Лорд Метроленд вошел в свой кабинет докурить сигару. Неловко было бы столкнуться с Трампингтоном на лестнице. Он опустился в очень покойное кресло… порядок неустойчив сверху донизу, сказал Ротшильд, сверху донизу… Он окинул взглядом кабинет, увидел ряды книг на полках — „Словарь национальных биографий“, „Британская энциклопедия“ в старом, очень громоздком издании, „Кто есть кто“, Дебретт, Берк, Уитакер, несколько томов парламентских отчетов, несколько атласов и „Синих книг“, — в углу сейф с бронзовой ручкой, покрашенный в зеленый цвет, его письменный стол, стол секретаря, несколько очень покойных кресел и несколько очень строгих стульев, поднос с графинами и тарелка с сэндвичами — ужин, как всегда оставленный для него на столе… неустойчив сверху донизу? Как бы не так. Только бедняга Фрабник мог поверить выдумкам этого шарлатана-иезуита.
Он услышал, как отворилась парадная дверь и тут же захлопнулась за Элестером Трампингтоном.
Тогда он встал и неслышно поднялся в спальню, а сигара осталась дотлевать в пепельнице, наполняя комнату ароматным дымом.
За четверть мили от него герцогиня Стэйлская зашла, как всегда, проститься на ночь со своей старшей дочерью.
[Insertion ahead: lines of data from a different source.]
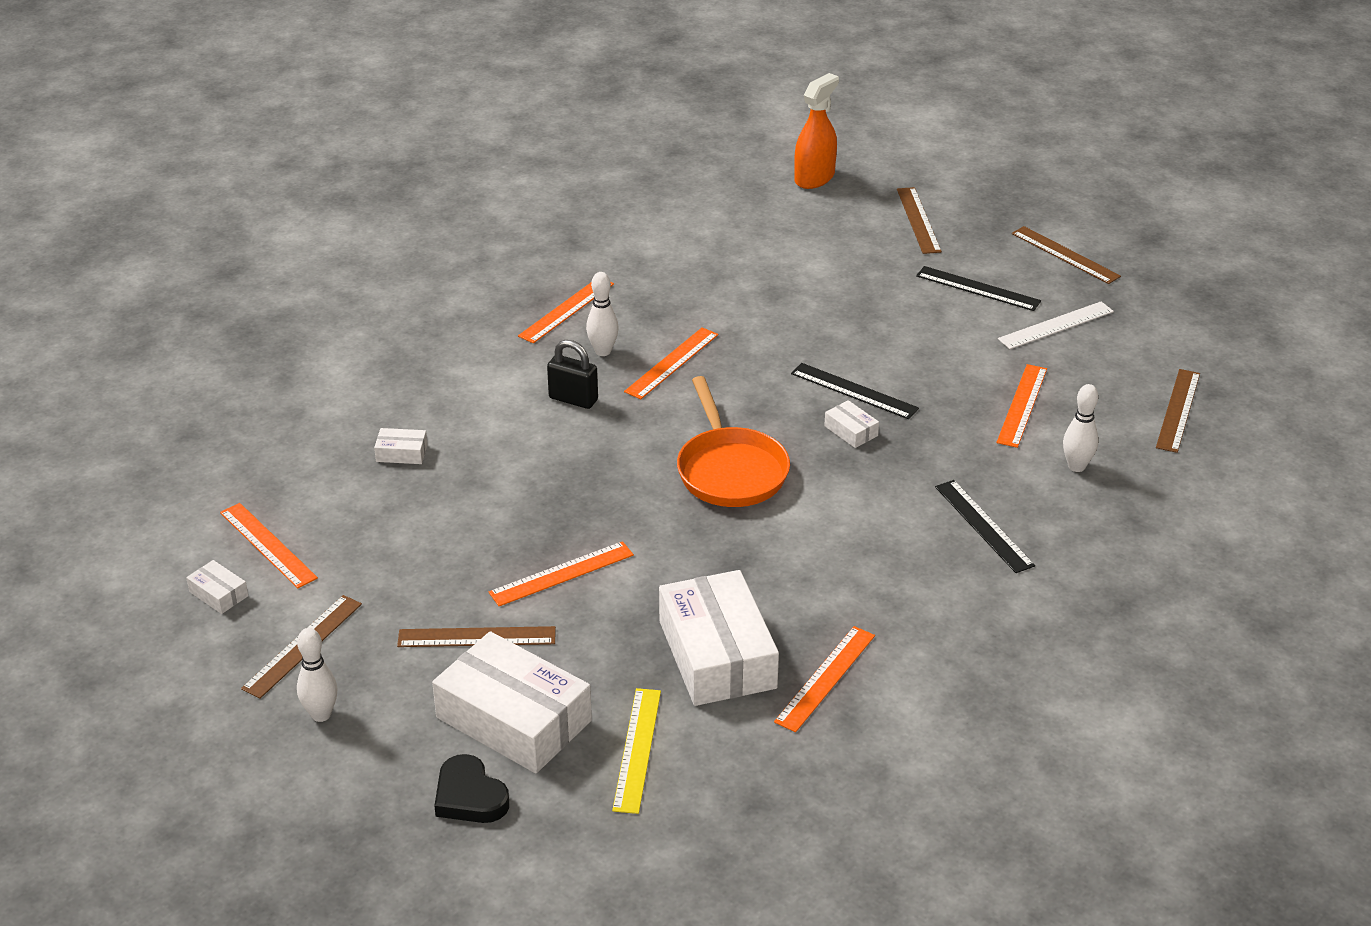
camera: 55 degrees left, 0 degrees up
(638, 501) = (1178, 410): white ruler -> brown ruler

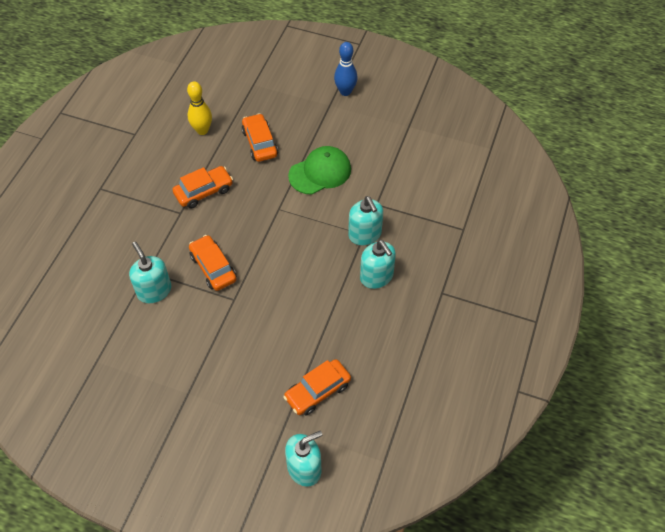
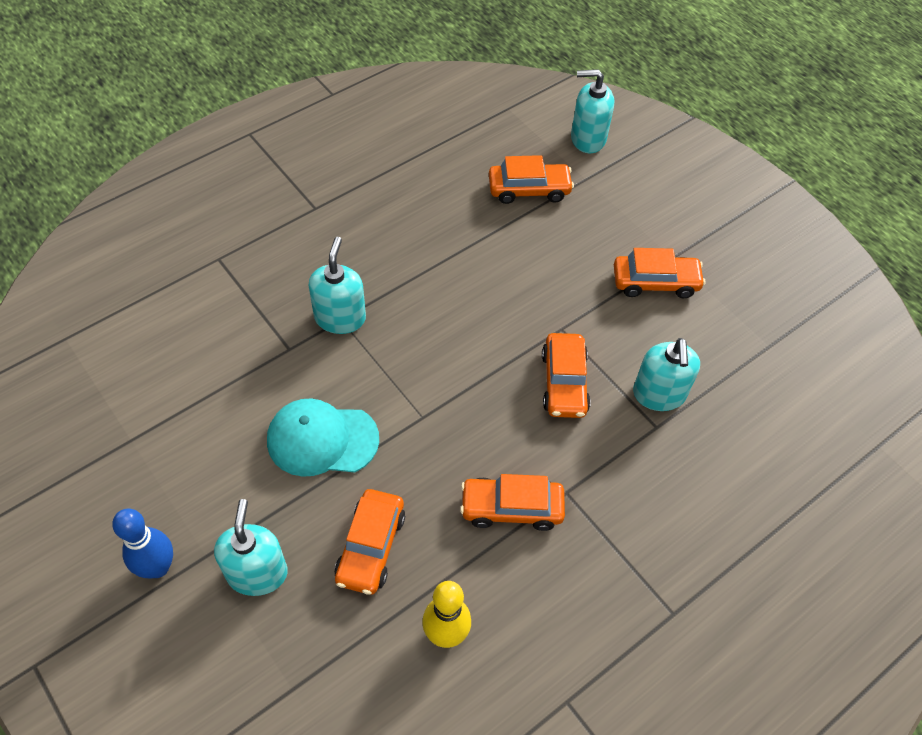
camera: 150 degrees left, 0 degrees up
(190, 366) = (655, 282): none -> orange car
(320, 172) = (322, 439): green cap -> turquoise cap
(376, 277) = (371, 262): turquoise soap dispenser -> turquoise soap dispenser (257, 573)

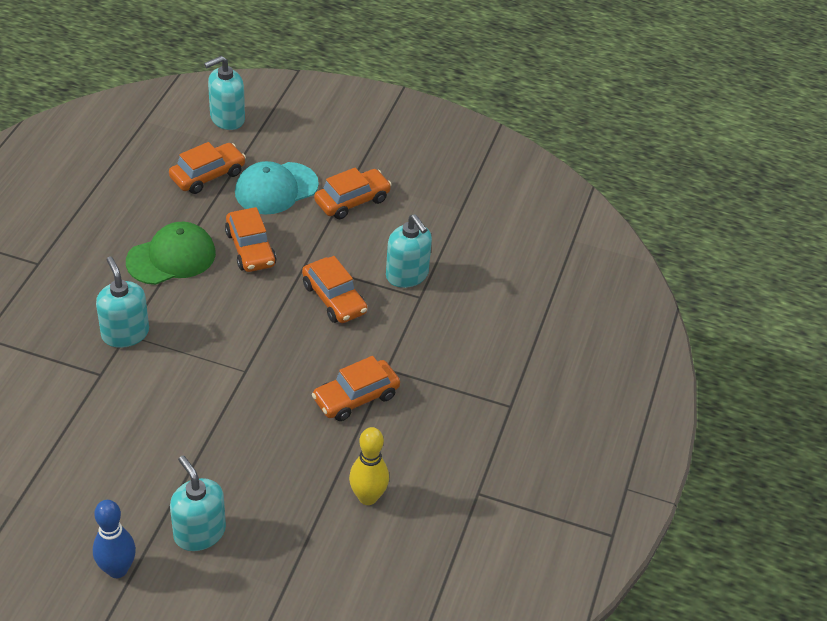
camera: 35 degrees left, 10 degrees down
(322, 439) = (179, 423): turquoise cap -> turquoise cap (276, 188)
(371, 547) = (272, 473): orange car -> orange car (250, 249)
(436, 259) = (171, 257): none -> green cap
Сначала она слегка прикрыла окно, потому что ночь была холодная и сырая. Потом подошла к постели и разгладила подушку.
— Спокойной ночи, моя девочка, — сказала она. — Ты сегодня выглядела на редкость авантажно.
Леди Урсула была в белой батистовой ночной рубашке на кокетке и с длинными рукавами. Волосы она заплела в две косы.
— Мама, — сказала она, — Эдвард сделал мне предложение.
— Деточка моя! Какая ты странная, что же ты раньше мне не сказала? Неужели боялась? Ты же знаешь, мы с папой на все готовы, лишь бы наша маленькая была счастлива.
— А я ему отказала… Мне очень жаль.
— Ну что ты, милая, о чем же тут жалеть? Предоставь это маме. Утром я все для тебя улажу.